> [Passage]:
---
Move that bowl of peanuts and cocktail napkin aside. You won’t want to miss one square inch of these seven bars topped with everything from deep-sea fossils to antique curiosities from the 1920s.
Stepping inside this craft cocktail bar in the hip 14th Street neighborhood is meant to evoke the feeling of being inside a pinball machine. (One of the signature cocktails is an adult version of a PB&J sandwich dubbed the PNBL WZRD.) The bar top is crafted from the glass backs of games collected from the owner over the years and is lit underneath to give the entire space a glowing luminescence. “A cool bar top can change the entire look and feel of the bar,” says cocktail director George Sault. “It also makes for very cool photos on Instagram.”
It goes without saying that lighting can affect the vibe of a bar. Too bright and guests feel self-conscious and unable to relax. Too dim and they can’t see the menu let alone what they’re drinking. State-of-the-art technology from C Walters Design at this upscale hotel bar at Hotel VIA gives the bartender carte blanche to control the mood and aesthetic. A custom-cast glass bar top with customizable LED under-lighting is joined by lights on backbar shelves that can make the space go from vibrant and energetic to chilly and loungy at the flick of a switch.
When the team behind The Daily Dish decided to reinvent its bistro and coffee and juice bar as a farm-to-table restaurant, they wanted a nontraditional bar top that felt like a gathering place. So they enlisted the help of local artisan Chris Jarmin, who installs bars in houses. His stunning concrete bar top is laid with ancient ammonites (extinct marine mollusks), hand-cut marble mosaics, petrified wood and even a chess board, which gets some play during quieter moments. “We fell in love with having a bar top that connected us to the earth,” says co-owner Zena Polin. “There’s something about how solid it is that gives it a sense of permanence.”
This Seattle restaurant gives a nod to the city’s beer scene with multiple art installations touting bottle caps, a 12th Man beer can wall and a Jimmy Hendrix mural. The bar top was designed by Julie Coyle Art Associates using recycled caps from many Washington breweries and was even part of a Hoppy Holiday contest for guests to guess the exact number of caps. “It took a lot of dedicated drinking from the team to provide all of those beer caps!” says general manager Brian McFarland.
At this airport bar, open suitcases were slid into custom-made cubbies filled with clothes, accessories and trinkets and enclosed in a custom glass curved bar top. Each one unveils a different chapter of the American travel experience, says Justin Cucci, the owner of Edible Beats, the hospitality group that runs Root Down. The overall effect serves as a snapshot in time and communicates the story of the passenger who may have toted the luggage on a trip. “Ultimately, we wanted something that would engage people at the bar as solo travelers and start a dialogue perhaps with the travelers in groups, especially in the context of the journey they were about to perhaps embark on,” says Cucci.
The bivalve bar top at the Dallas location of this seafood restaurant and raw bar uses oyster shells shucked by the staff. They were placed in the bottom of the bar top mold, which was filled with concrete. In addition, the base of the whole bar is covered with custom tiles that resemble fish scales. It all comes together swimmingly.
Cross a jewelry box with a curio cabinet, and you get the inspiration behind the 24-foot-long pewter bar top at this rooftop lounge atop Beekman Tower. Its glass insets display oddities ranging from tarot cards and antique silverware to flapper hats and postcards from women who used to live in the building. Most of the items are curated from the 1920s and ’30s and are all set under subtle vintage lighting.
---
> [Source information]:
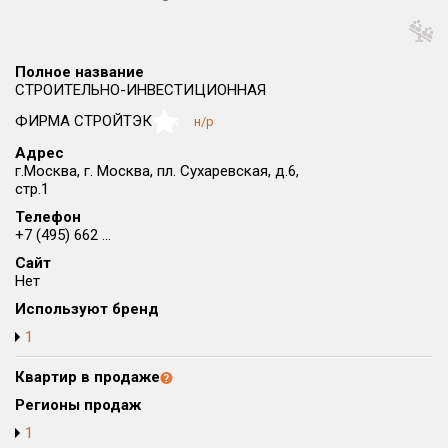
Округ
Все
Полное название
Район в городе
СТРОИТЕЛЬНО-ИНВЕСТИЦИОННАЯ
Все
ФИРМА СТРОЙТЭК
н/р
NaN
Адрес
Цена
₽/м²
млн ₽
г.Москва, г. Москва, пл. Сухаревская, д.6,
от
до
стр.1
Телефон
Общая площадь, м²
+7 (495) 662 ...
от
до
Сайт
Срок сдачи
Нет
от
до
Используют бренд
1
Вид объекта
Квартир в продаже
Кол-во комнат
Регионы продаж
1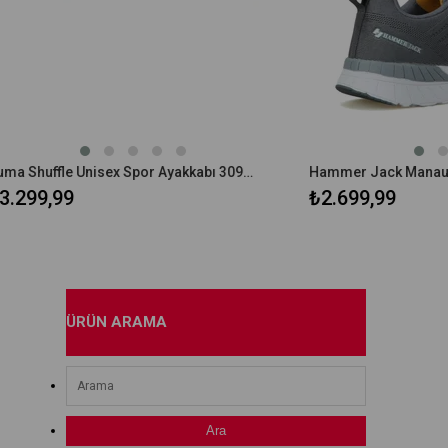
Puma Shuffle Unisex Spor Ayakkabı 309668-04
9
₺2.699,99
ÜRÜN ARAMA
Ara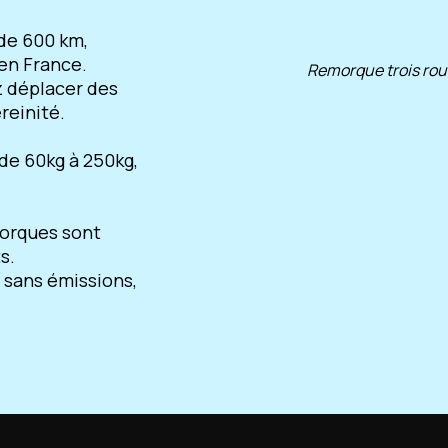
 de 600 km,
 en France.
Remorque trois rou
z déplacer des
reinité.
de 60kg à 250kg,
morques sont
s.
 sans émissions,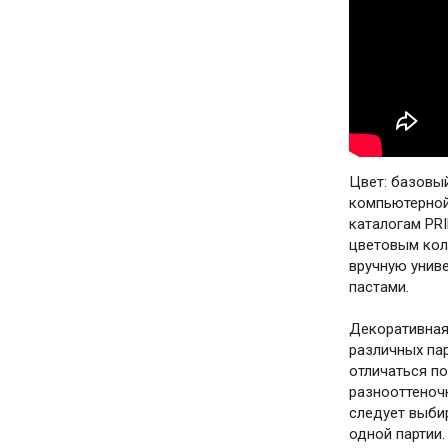
Цвет: базовый
компьютерной
каталогам PR
цветовым кол
вручную унив
пастами.
Декоративная
различных па
отличаться по
разнооттеноч
следует выби
одной партии.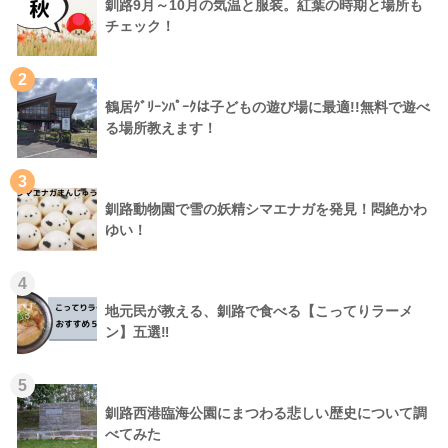
釧路9月～10月の気温と服装。紅葉の時期と場所も
チェック！
2
鶴居ｸﾞﾘｰﾝﾊﾟｰｸは子どもの遊び場に最適!!無料で遊べ
る場所教えます！
3
釧路動物園で雪の妖精シマエナガを発見！悶絶かわ
ゆい！
4
地元民が教える、釧路で食べる【こってりラーメ
ン】五選‼
5
釧路西港臨海公園にまつわる悲しい歴史について調
べてみた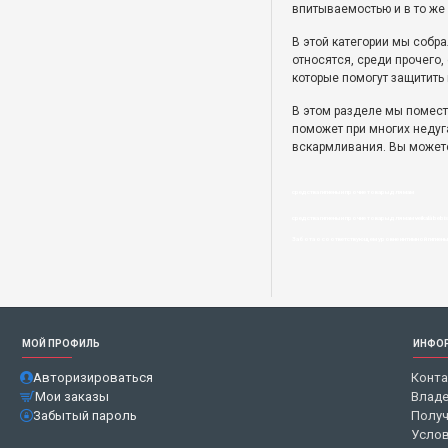
впитываемостью и в то же
В этой категории мы собр
относятся, среди прочего
которые помогут защитить 
В этом разделе мы помести
поможет при многих недуга
вскармливания. Вы можете
средства гигиены и прочие товары для мам
средства гигиены и прочие товары для мам veikalā bebis.lv
Забота о соответствующем уровне интимной гигиены
МОЙ ПРОФИЛЬ
ИНФО
Авторизироваться
Конт
Мои заказы
Владе
Забытый пароль
Получ
Услов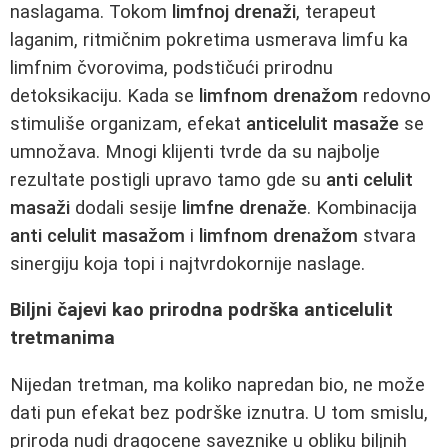
naslagama. Tokom
limfnoj drenaži
, terapeut
laganim, ritmičnim pokretima usmerava limfu ka
limfnim čvorovima, podstičući prirodnu
detoksikaciju. Kada se
limfnom drenažom
redovno
stimuliše organizam, efekat
anticelulit masaže
se
umnožava. Mnogi klijenti tvrde da su najbolje
rezultate postigli upravo tamo gde su
anti celulit
masaži
dodali sesije
limfne drenaže
. Kombinacija
anti celulit masažom
i
limfnom drenažom
stvara
sinergiju koja topi i najtvrdokornije naslage.
Biljni čajevi kao prirodna podrška anticelulit
tretmanima
Nijedan tretman, ma koliko napredan bio, ne može
dati pun efekat bez podrške iznutra. U tom smislu,
priroda nudi dragocene saveznike u obliku biljnih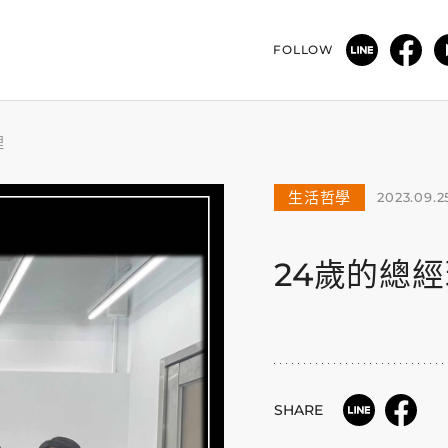
FOLLOW
理
生活哲學
2023.09.2
24歲的總
SHARE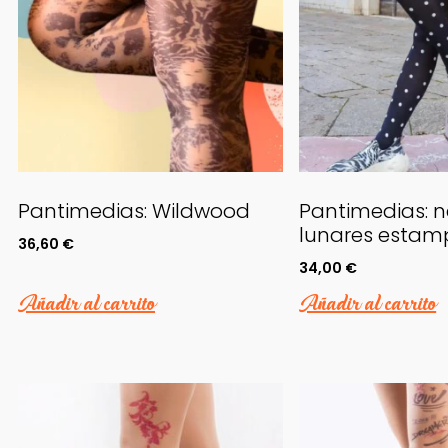
Pantimedias: Wildwood
Pantimedias: 
lunares esta
36,60
€
34,00
€
Añadir al carrito
Añadir al carrito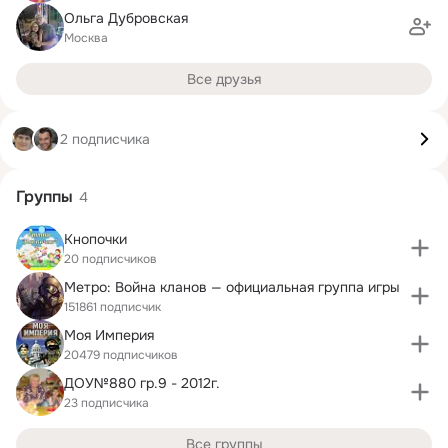
Ольга Дубровская
Москва
Все друзья
2 подписчика
Группы
4
Кнопочки
20 подписчиков
Метро: Война кланов — официальная группа игры
151861 подписчик
Моя Империя
20479 подписчиков
ДОУ№880 гр.9 - 2012г.
23 подписчика
Все группы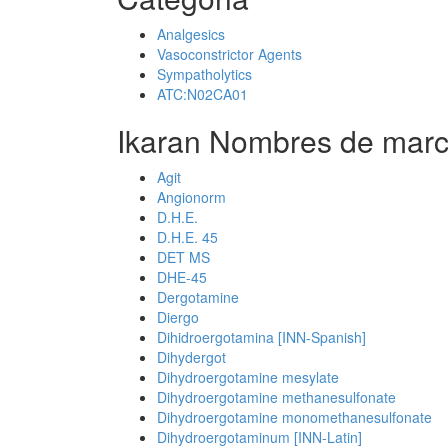
Analgesics
Vasoconstrictor Agents
Sympatholytics
ATC:N02CA01
Ikaran Nombres de marc
Agit
Angionorm
D.H.E.
D.H.E. 45
DET MS
DHE-45
Dergotamine
Diergo
Dihidroergotamina [INN-Spanish]
Dihydergot
Dihydroergotamine mesylate
Dihydroergotamine methanesulfonate
Dihydroergotamine monomethanesulfonate
Dihydroergotaminum [INN-Latin]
---
> [Parts of the exercise]:
a. In the article about bar tops, how long is the pewter bar top at the rooftop lounge atop Beekman Tower?
b. Translate this sentence from the article about bar tops into Spanish: "It goes without saying that lighting can affect the vibe of a bar."

> [Answers to the problems]:
a. It is 24 feet long.

b. Huelga decir que la iluminación puede influir en el ambiente de un bar.